◆ **EXERCISE A**
In the forum post about accounting for finance company fees, how has the poster's company always treated finance company fees and box store fees?
◆ **EXERCISE B**
Retype the part of the forum post about finance company fees between "I guess that" and "cost of sales.", inclusive.
◆ **EXERCISE C**
Continue the forum post about accounting for finance company fees from the point where it stops.

How account for finance company fees, box store referral fees, etc.

michael21
Contributor III

Since well before I started here, this company has always treated finance company fees, box store fees, etc. as a cost of sales item.  So, if I sell a finance job for $1000, have materials & labor costs of $750, and pay a finance company fee of $50 I would record that as sales of $1,000 and cost of sales as $800 for a 20% margin.  In testing of the new Payment Collections process, it was suggested that Service Titan's suggested workflow is that in the Knowledge Base article, "Finance Fees/BuyDown: Recommended Workflow".  This workflow treats the $50 finance company fee as a reduction in the job's price, so that sales would be $950 and cost of sales would be $750.  These produce the same gross profit but not the same margin.  The accountant in me says that ST's approach is an understatement of both revenue and cost of sales, something GAAP wouldn't like, but I am curious how the rest of the industry does this.  If willing, any responses on how your company does this would be appreciated.

Mike M CPA & Operations in KC, (go Chiefs)
10 REPLIES 10

michael21
Contributor III

@dollface @rstare 

I guess that shows that 2 CPAs in a room will have 2 different answers to any question.  Ryan, I think what dollface is saying is exactly the opposite of what we are doing and what you suggested would be your recommended approach.  Her company treats the finance fee as a reduction in revenue, not as a job cost of sales.

◆ **DATASET EXTRACT**
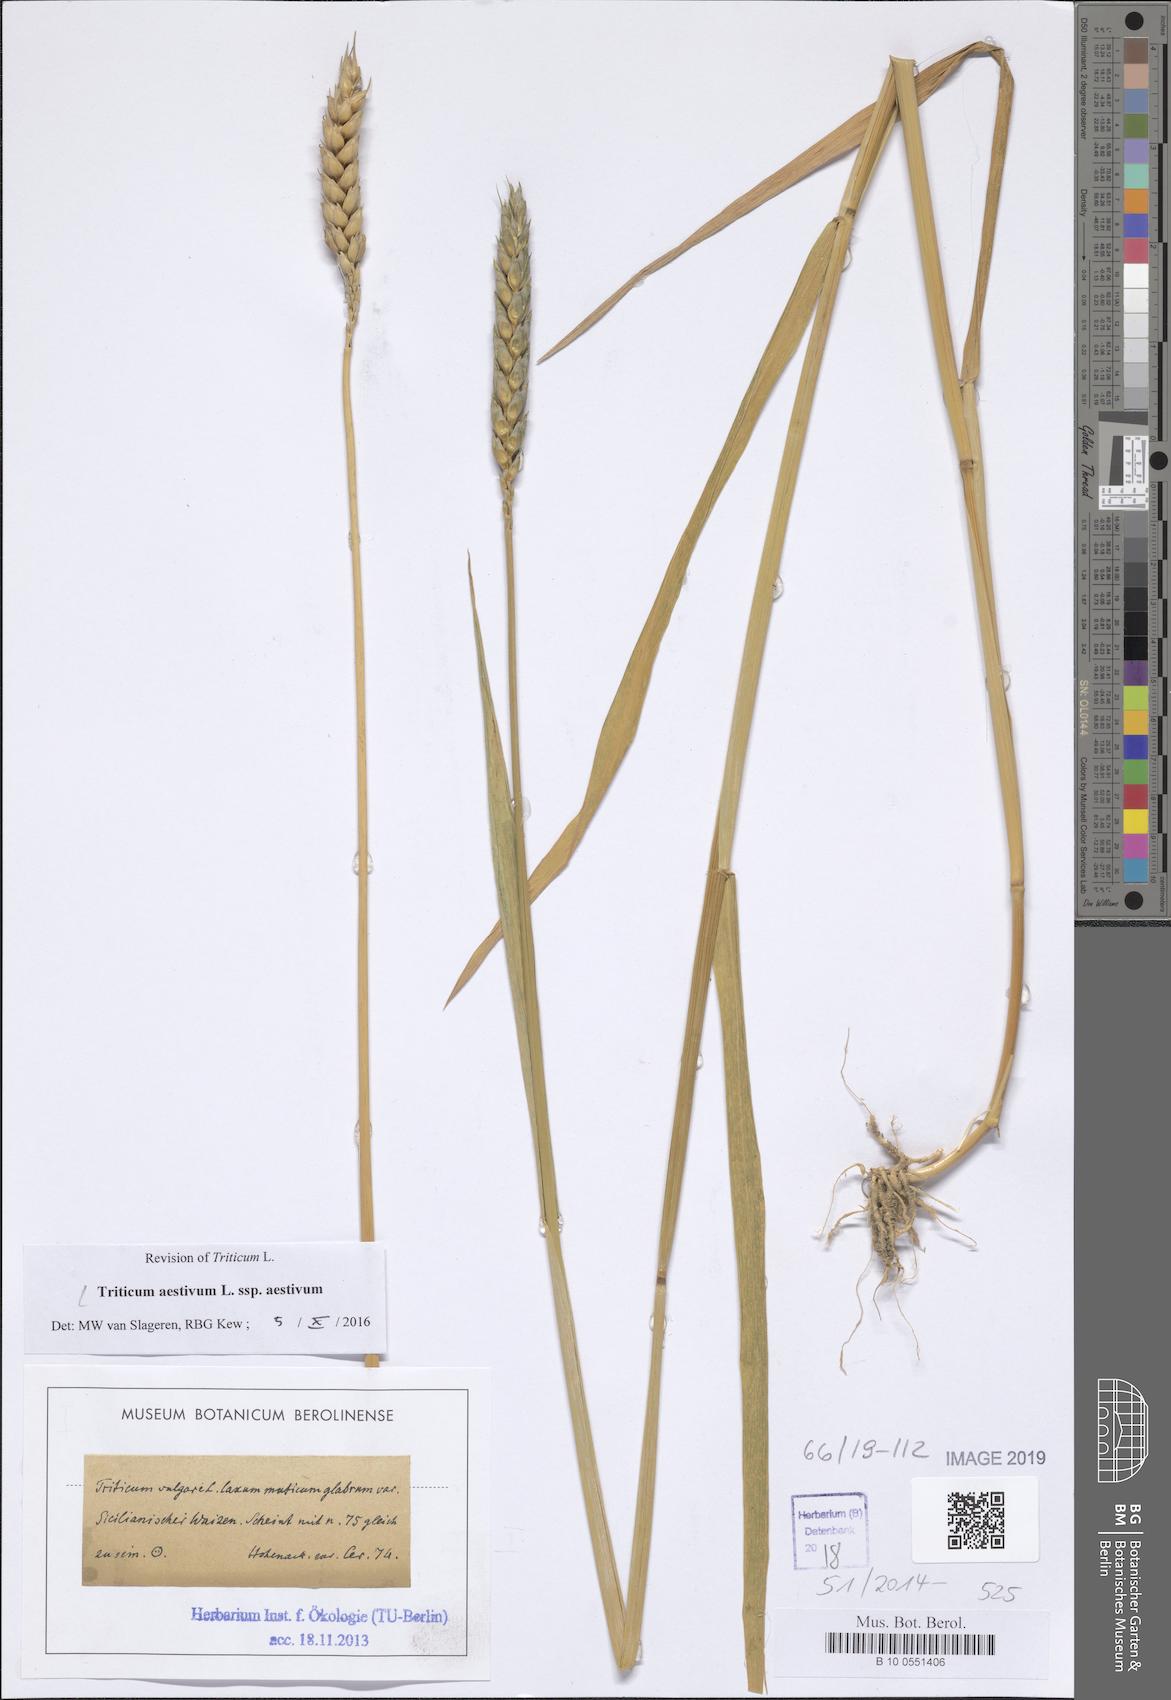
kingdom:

◆ **FINAL RESULT A**
As a cost of sales item.

◆ **FINAL RESULT B**
I guess that shows that 2 CPAs in a room will have 2 different answers to any question.  Ryan, I think what dollface is saying is exactly the opposite of what we are doing and what you suggested would be your recommended approach.  Her company treats the finance fee as a reduction in revenue, not as a job cost of sales.

◆ **FINAL RESULT C**
dollface, since I started thinking about this topic I have been trying to figure out how I could implement it if I did decide to go with revenue reduction.  I certainly don't want to send the customer an invoice that nets the finance fee against price for all the reasons you gave plus a significant unease with telling the customer what we paid.  I don't think that moving the negative task to an adjustment invoice will solve the problem either because when the system prints the invoice it will include tasks from the adjustment.  The best I have been able to come up with is creating a separate job within a project and putting the negative task on that.  The job, and the job's invoice, won't show the revenue reduction but the project will.

I understand your philosophy behind treating this as a revenue reduction.  Ours, on the other hand, is we price jobs on a cost plus basis, so the price of the exact same job with finance fees will be different than one without.    That being the case, we treat the finance fee as a cost of sales.  Mechanically, to accomplish this, we put a purchase order containing a non-inventory item on the job.  The non-inventory item is coded to export to a finance company fee clearing account, (debit cost of sales, credit clearing).  When then have a payment type that is also coded to this same clearing account.  When we receive payment, we add a payment record of this type for the amount of the finance company fee.  This exports as a debit to clearing and a credit to A/R.  Granted, our gross margins will be the same, (not margin percent though), but I just feel that since this cost is a part of price determination for us, and since it is very specific to this job, I'm of the opinion that it is a cost, not a revenue reduction.

Good arguments either way, but I do hope that some other contractors will weigh in on this, I'm curious how the split will work out.

Mike M CPA & Operations in KC, (go Chiefs)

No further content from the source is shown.